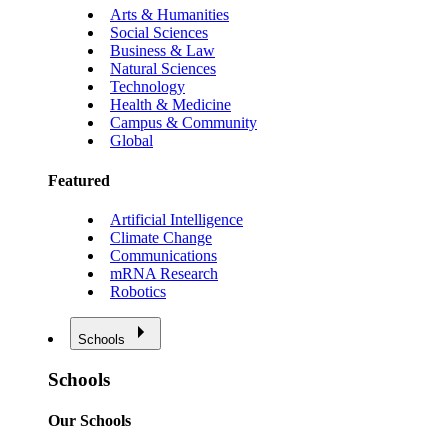
Arts & Humanities
Social Sciences
Business & Law
Natural Sciences
Technology
Health & Medicine
Campus & Community
Global
Featured
Artificial Intelligence
Climate Change
Communications
mRNA Research
Robotics
Schools
Schools
Our Schools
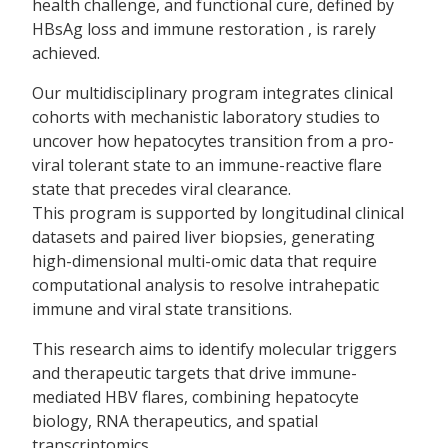
health challenge, and functional cure, defined by
HBsAg loss and immune restoration , is rarely
achieved.
Our multidisciplinary program integrates clinical
cohorts with mechanistic laboratory studies to
uncover how hepatocytes transition from a pro-
viral tolerant state to an immune-reactive flare
state that precedes viral clearance.
This program is supported by longitudinal clinical
datasets and paired liver biopsies, generating
high-dimensional multi-omic data that require
computational analysis to resolve intrahepatic
immune and viral state transitions.
This research aims to identify molecular triggers
and therapeutic targets that drive immune-
mediated HBV flares, combining hepatocyte
biology, RNA therapeutics, and spatial
transcriptomics.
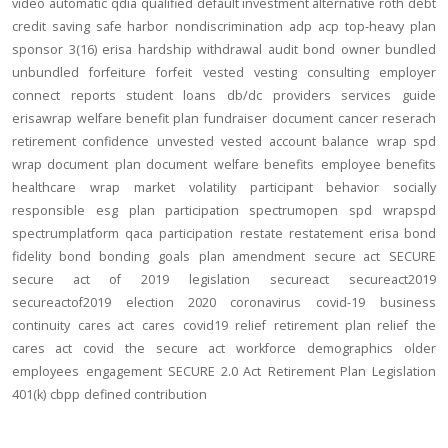
video
automatic
qdia
qualified default investment alternative
roth
debt
credit
saving
safe harbor
nondiscrimination
adp
acp
top-heavy
plan
sponsor
3(16)
erisa
hardship
withdrawal
audit
bond
owner
bundled
unbundled
forfeiture
forfeit
vested
vesting
consulting
employer
connect
reports
student loans
db/dc
providers
services
guide
erisawrap
welfare benefit plan
fundraiser
document
cancer reserach
retirement confidence
unvested
vested account balance
wrap spd
wrap document
plan document
welfare benefits
employee benefits
healthcare
wrap
market volatility
participant behavior
socially
responsible
esg
plan participation
spectrumopen
spd
wrapspd
spectrumplatform
qaca
participation
restate
restatement
erisa bond
fidelity bond
bonding
goals
plan amendment
secure act
SECURE
secure act of 2019
legislation
secureact
secureact2019
secureactof2019
election 2020
coronavirus
covid-19
business
continuity
cares act
cares
covid19
relief
retirement plan relief
the
cares act
covid
the secure act
workforce
demographics
older
employees
engagement
SECURE 2.0 Act
Retirement Plan Legislation
401(k)
cbpp
defined contribution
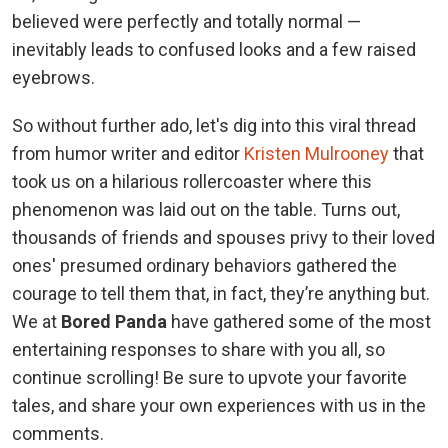
believed were perfectly and totally normal —
inevitably leads to confused looks and a few raised
eyebrows.
So without further ado, let's dig into this viral thread
from humor writer and editor
Kristen Mulrooney
that
took us on a hilarious rollercoaster where this
phenomenon was laid out on the table. Turns out,
thousands of friends and spouses privy to their loved
ones' presumed ordinary behaviors gathered the
courage to tell them that, in fact, they’re anything but.
We at
Bored Panda
have gathered some of the most
entertaining responses to share with you all, so
continue scrolling! Be sure to upvote your favorite
tales, and share your own experiences with us in the
comments.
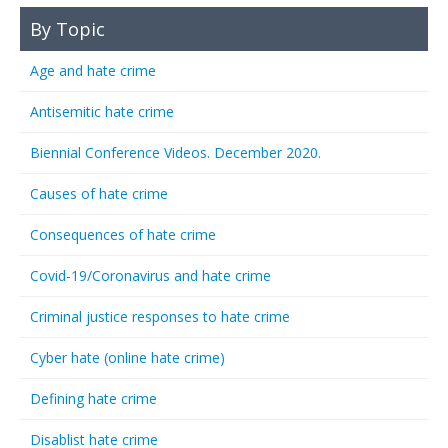
By Topic
Age and hate crime
Antisemitic hate crime
Biennial Conference Videos. December 2020.
Causes of hate crime
Consequences of hate crime
Covid-19/Coronavirus and hate crime
Criminal justice responses to hate crime
Cyber hate (online hate crime)
Defining hate crime
Disablist hate crime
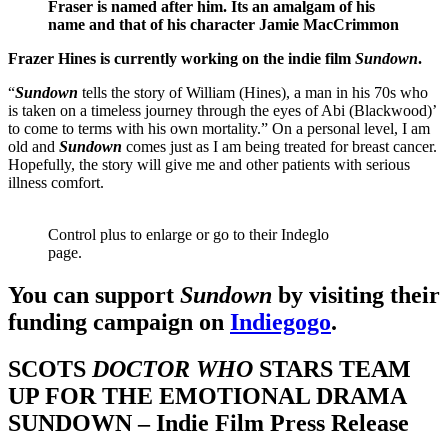
Fraser is named after him. Its an amalgam of his
name and that of his character Jamie MacCrimmon
Frazer Hines is currently working on the indie film
Sundown
.
“
Sundown
tells the story of William (Hines), a man in his 70s who
is taken on a timeless journey through the eyes of Abi (Blackwood)’
to come to terms with his own mortality.” On a personal level, I am
old and
Sundown
comes just as I am being treated for breast cancer.
Hopefully, the story will give me and other patients with serious
illness comfort.
Control plus to enlarge or go to their Indeglo
page.
You can support
Sundown
by visiting their
funding campaign on
Indiegogo
.
SCOTS
DOCTOR WHO
STARS TEAM
UP FOR THE EMOTIONAL DRAMA
SUNDOWN – Indie Film Press Release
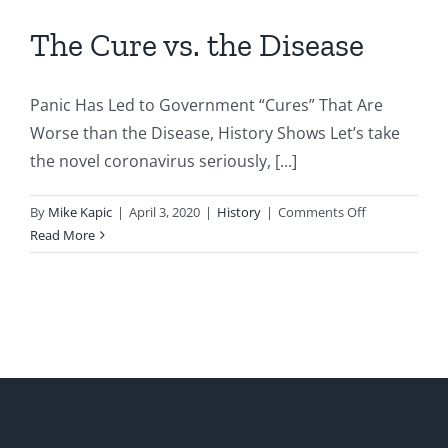
The Cure vs. the Disease
Panic Has Led to Government “Cures” That Are
Worse than the Disease, History Shows Let’s take
the novel coronavirus seriously, [...]
on
By
Mike Kapic
|
April 3, 2020
|
History
|
Comments Off
The
Read More
Cure
vs.
the
Disease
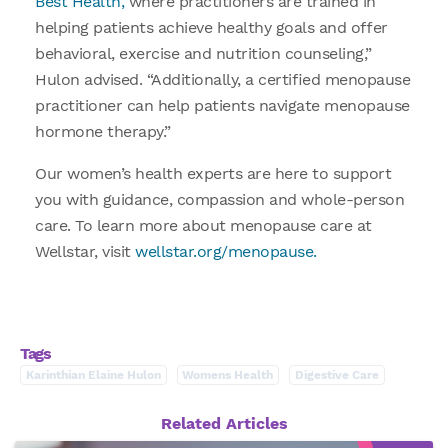
Best Health,
where practitioners are trained in
helping patients achieve healthy goals and offer
behavioral, exercise and nutrition counseling,”
Hulon advised. “Additionally, a certified menopause
practitioner can help patients navigate menopause
hormone therapy.”
Our women’s health experts are here to support
you with guidance, compassion and whole-person
care. To learn more about menopause care at
Wellstar, visit
wellstar.org/menopause.
Tags
Karinthian Elaine Hulon
Womens Health
Digestive Care
Related Articles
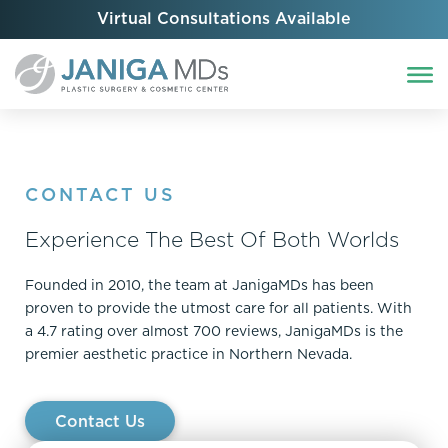
Virtual Consultations Available
CONTACT US
Experience The Best Of Both Worlds
Founded in 2010, the team at JanigaMDs has been
proven to provide the utmost care for all patients. With
a 4.7 rating over almost 700 reviews, JanigaMDs is the
premier aesthetic practice in Northern Nevada.
Contact Us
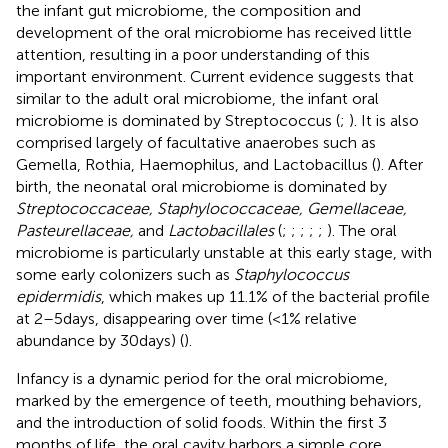
the infant gut microbiome, the composition and
development of the oral microbiome has received little
attention, resulting in a poor understanding of this
important environment. Current evidence suggests that
similar to the adult oral microbiome, the infant oral
microbiome is dominated by Streptococcus (
;
). It is also
comprised largely of facultative anaerobes such as
Gemella, Rothia, Haemophilus, and Lactobacillus (
). After
birth, the neonatal oral microbiome is dominated by
Streptococcaceae, Staphylococcaceae, Gemellaceae,
Pasteurellaceae,
and
Lactobacillales
(
;
;
;
;
;
). The oral
microbiome is particularly unstable at this early stage, with
some early colonizers such as
Staphylococcus
epidermidis
, which makes up 11.1% of the bacterial profile
at 2–5 days, disappearing over time (<1% relative
abundance by 30 days) (
).
Infancy is a dynamic period for the oral microbiome,
marked by the emergence of teeth, mouthing behaviors,
and the introduction of solid foods. Within the first 3
months of life, the oral cavity harbors a simple core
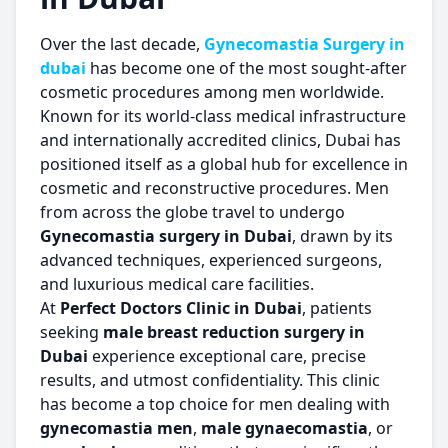
Over the last decade,
Gynecomastia Surgery in
dubai
has become one of the most sought-after
cosmetic procedures among men worldwide.
Known for its world-class medical infrastructure
and internationally accredited clinics, Dubai has
positioned itself as a global hub for excellence in
cosmetic and reconstructive procedures. Men
from across the globe travel to undergo
Gynecomastia surgery in Dubai
, drawn by its
advanced techniques, experienced surgeons,
and luxurious medical care facilities.
At
Perfect Doctors Clinic in Dubai
, patients
seeking
male breast reduction surgery in
Dubai
experience exceptional care, precise
results, and utmost confidentiality. This clinic
has become a top choice for men dealing with
gynecomastia men
,
male gynaecomastia
, or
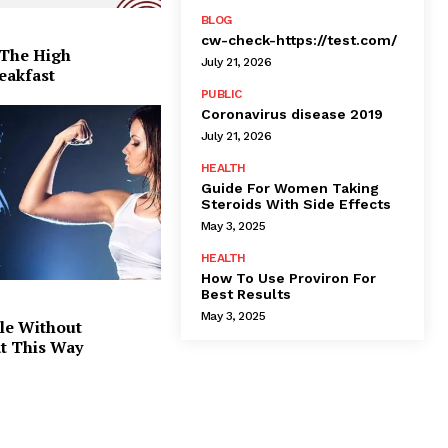
BLOG
cw-check-https://test.com/
 The High
July 21, 2026
eakfast
PUBLIC
Coronavirus disease 2019
July 21, 2026
HEALTH
Guide For Women Taking
Steroids With Side Effects
May 3, 2025
HEALTH
How To Use Proviron For
Best Results
May 3, 2025
le Without
at This Way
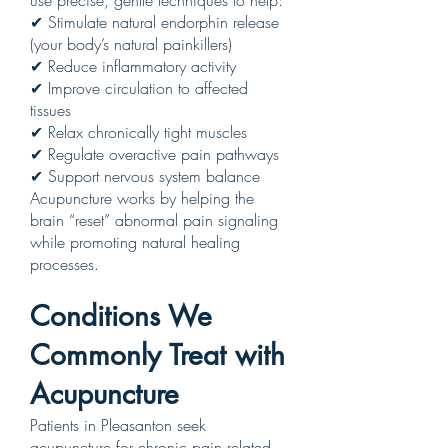
use precise, gentle techniques to help:
✔ Stimulate natural endorphin release
(your body’s natural painkillers)
✔ Reduce inflammatory activity
✔ Improve circulation to affected
tissues
✔ Relax chronically tight muscles
✔ Regulate overactive pain pathways
✔ Support nervous system balance
Acupuncture works by helping the
brain “reset” abnormal pain signaling
while promoting natural healing
processes.
Conditions We
Commonly Treat with
Acupuncture
Patients in Pleasanton seek
acupuncture for chronic pain related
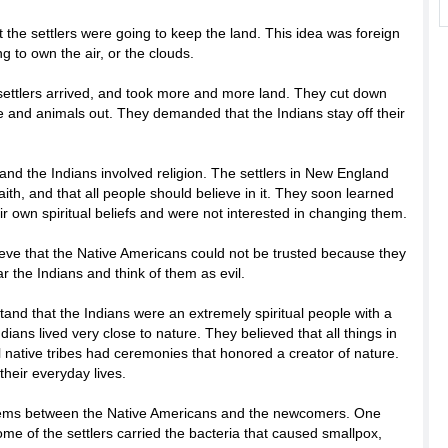
t the settlers were going to keep the land. This idea was foreign
ng to own the air, or the clouds.
ettlers arrived, and took more and more land. They cut down
e and animals out. They demanded that the Indians stay off their
nd the Indians involved religion. The settlers in New England
aith, and that all people should believe in it. They soon learned
eir own spiritual beliefs and were not interested in changing them.
ieve that the Native Americans could not be trusted because they
r the Indians and think of them as evil.
tand that the Indians were an extremely spiritual people with a
ians lived very close to nature. They believed that all things in
 native tribes had ceremonies that honored a creator of nature.
their everyday lives.
blems between the Native Americans and the newcomers. One
e of the settlers carried the bacteria that caused smallpox,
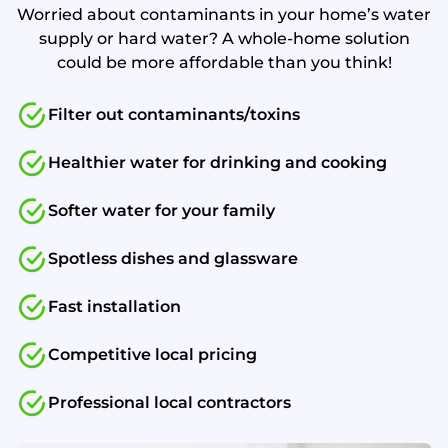
Worried about contaminants in your home’s water
supply or hard water? A whole-home solution
could be more affordable than you think!
Filter out contaminants/toxins
Healthier water for drinking and cooking
Softer water for your family
Spotless dishes and glassware
Fast installation
Competitive local pricing
Professional local contractors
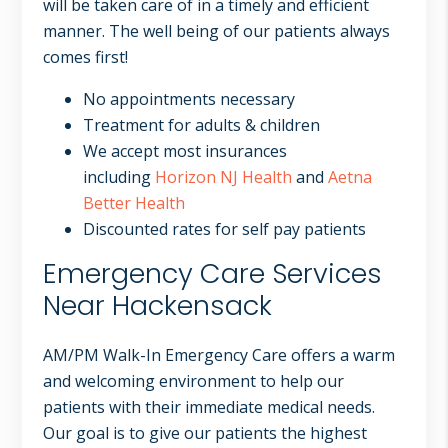
will be taken care of in a timely and efficient
manner. The well being of our patients always
comes first!
No appointments necessary
Treatment for adults & children
We accept most insurances
including
Horizon NJ Health
and
Aetna
Better Health
Discounted rates for self pay patients
Emergency Care Services
Near Hackensack
AM/PM Walk-In Emergency Care offers a warm
and welcoming environment to help our
patients with their immediate medical needs.
Our goal is to give our patients the highest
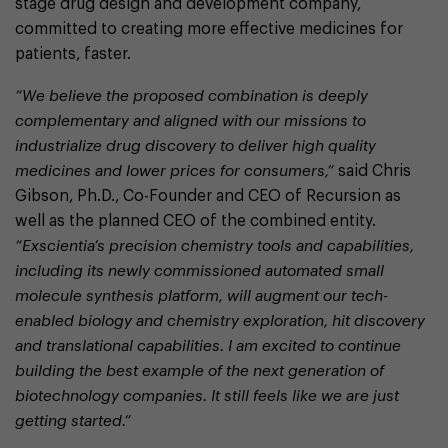
stage drug design and development company,
committed to creating more effective medicines for
patients, faster.
“We believe the proposed combination is deeply
complementary and aligned with our missions to
industrialize drug discovery to deliver high quality
medicines and lower prices for consumers,”
said Chris
Gibson, Ph.D., Co-Founder and CEO of Recursion as
well as the planned CEO of the combined entity.
“Exscientia’s precision chemistry tools and capabilities,
including its newly commissioned automated small
molecule synthesis platform, will augment our tech-
enabled biology and chemistry exploration, hit discovery
and translational capabilities. I am excited to continue
building the best example of the next generation of
biotechnology companies. It still feels like we are just
getting started.”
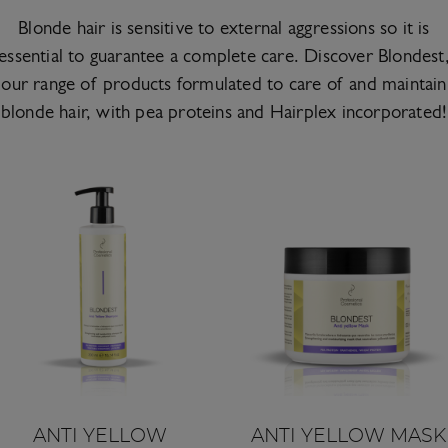
Blonde hair is sensitive to external aggressions so it is
essential to guarantee a complete care. Discover Blondest
our range of products formulated to care of and maintain
blonde hair, with pea proteins and Hairplex incorporated!
ANTI YELLOW
ANTI YELLOW MASK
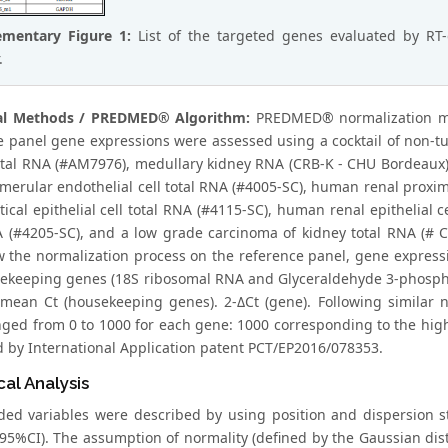
ementary Figure 1:
List of the targeted genes evaluated by RT
.
cal Methods / PREDMED® Algorithm:
PREDMED® normalization met
e panel gene expressions were assessed using a cocktail of non-
otal RNA (#AM7976), medullary kidney RNA (CRB-K - CHU Bordeaux)
omerular endothelial cell total RNA (#4005-SC), human renal proxim
tical epithelial cell total RNA (#4115-SC), human renal epithelial 
A (#4205-SC), and a low grade carcinoma of kidney total RNA (# CR
w the normalization process on the reference panel, gene express
ekeeping genes (18S ribosomal RNA and Glyceraldehyde 3-phospha
 mean Ct (housekeeping genes). 2-ΔCt (gene). Following similar n
nged from 0 to 1000 for each gene: 1000 corresponding to the hi
d by International Application patent PCT/EP2016/078353.
cal Analysis
rded variables were described by using position and dispersion 
 (95%CI). The assumption of normality (defined by the Gaussian dis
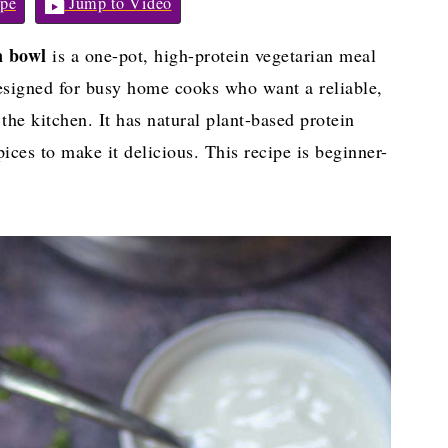
pe
Jump to Video
n bowl
is a one-pot, high-protein vegetarian meal
designed for busy home cooks who want a reliable,
he kitchen. It has natural plant-based protein
ices to make it delicious. This recipe is beginner-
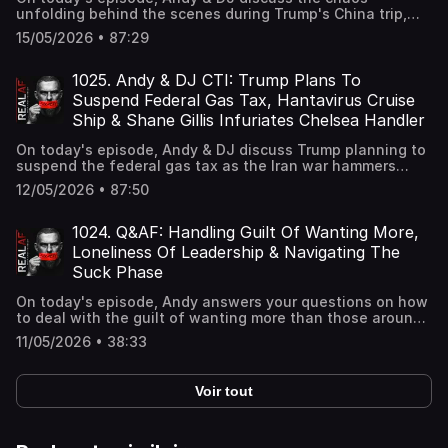
unfolding behind the scenes during Trump's China trip,
Senators agreeing to forgo pay during government
15/05/2026 • 87:29
shutdowns after years of workers being left unpaid, and
the Tennessee man known for racially charged
livestreams now facing attempted murder charges
1025. Andy & DJ CTI: Trump Plans To
following a shooting incident.
Suspend Federal Gas Tax, Hantavirus Cruise
Ship & Shane Gillis Infuriates Chelsea Handler
On today's episode, Andy & DJ discuss Trump planning to
suspend the federal gas tax as the Iran war hammers
Americans, passengers starting to disembarking from the
12/05/2026 • 87:50
Hantavirus cruise ship in Spain's Canary Islands and
Shane Gillis infuriating Chelsea Handler with jokes about
her support for Israel and ties to Epstein at Kevin Hart's
1024. Q&AF: Handling Guilt Of Wanting More,
roast.
Loneliness Of Leadership & Navigating The
Suck Phase
On today's episode, Andy answers your questions on how
to deal with the guilt of wanting more than those around
you, how to handle the loneliness of leadership when
11/05/2026 • 38:33
your team doesn't match your drive, and how to push
through the early stages of being bad at something new.
Voir tout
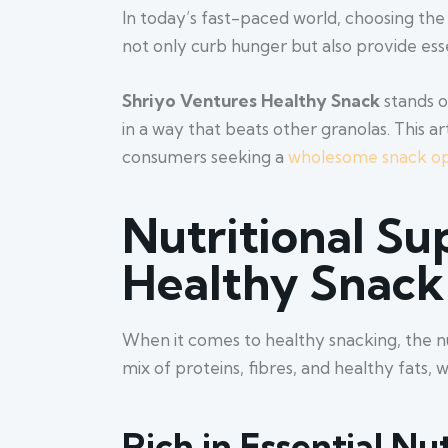
In today’s fast-paced world, choosing the
not only curb hunger but also provide ess
Shriyo Ventures Healthy Snack
stands o
in a way that beats other granolas. This 
consumers seeking a
wholesome snack op
Nutritional Su
Healthy Snack
When it comes to healthy snacking, the n
mix of proteins, fibres, and healthy fats, 
Rich in Essential Nu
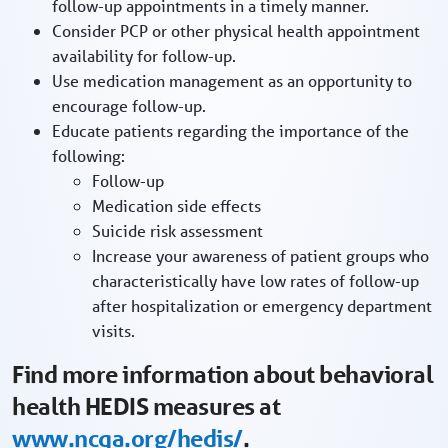
follow-up appointments in a timely manner.
Consider PCP or other physical health appointment
availability for follow-up.
Use medication management as an opportunity to
encourage follow-up.
Educate patients regarding the importance of the
following:
Follow-up
Medication side effects
Suicide risk assessment
Increase your awareness of patient groups who
characteristically have low rates of follow-up
after hospitalization or emergency department
visits.
Find more information about behavioral
health HEDIS measures at
www.ncqa.org/hedis/
.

※

## WORK ITEM:
Reproduce exactly the lines of the data above that run from the line with "enabled biology and" down to the line with "12/05/2026 • 87:50", both ends included. Pictures do not belong in the copy.

## EXPECTED OUTPUT:
enabled biology and chemistry exploration, hit discovery
and translational capabilities. I am excited to continue
building the best example of the next generation of
biotechnology companies. It still feels like we are just
getting started.”
Blonde hair is sensitive to external aggressions so it is
essential to guarantee a complete care. Discover Blondest
our range of products formulated to care of and maintain
blonde hair, with pea proteins and Hairplex incorporated!
ANTI YELLOW
ANTI YELLOW MASK
ementary Figure 1:
List of the targeted genes evaluated by RT
.
cal Methods / PREDMED® Algorithm:
PREDMED® normalization met
e panel gene expressions were assessed using a cocktail of non-
otal RNA (#AM7976), medullary kidney RNA (CRB-K - CHU Bordeaux)
omerular endothelial cell total RNA (#4005-SC), human renal proxim
tical epithelial cell total RNA (#4115-SC), human renal epithelial 
A (#4205-SC), and a low grade carcinoma of kidney total RNA (# CR
w the normalization process on the reference panel, gene express
ekeeping genes (18S ribosomal RNA and Glyceraldehyde 3-phospha
 mean Ct (housekeeping genes). 2-ΔCt (gene). Following similar n
nged from 0 to 1000 for each gene: 1000 corresponding to the hi
d by International Application patent PCT/EP2016/078353.
cal Analysis
rded variables were described by using position and dispersion 
 (95%CI). The assumption of normality (defined by the Gaussian dis
pe
Jump to Video
n bowl
is a one-pot, high-protein vegetarian meal
designed for busy home cooks who want a reliable,
he kitchen. It has natural plant-based protein
ices to make it delicious. This recipe is beginner-
unfolding behind the scenes during Trump's China trip,
Senators agreeing to forgo pay during government
15/05/2026 • 87:29
shutdowns after years of workers being left unpaid, and
the Tennessee man known for racially charged
livestreams now facing attempted murder charges
1025. Andy & DJ CTI: Trump Plans To
following a shooting incident.
Suspend Federal Gas Tax, Hantavirus Cruise
Ship & Shane Gillis Infuriates Chelsea Handler
On today's episode, Andy & DJ discuss Trump planning to
suspend the federal gas tax as the Iran war hammers
Americans, passengers starting to disembarking from the
12/05/2026 • 87:50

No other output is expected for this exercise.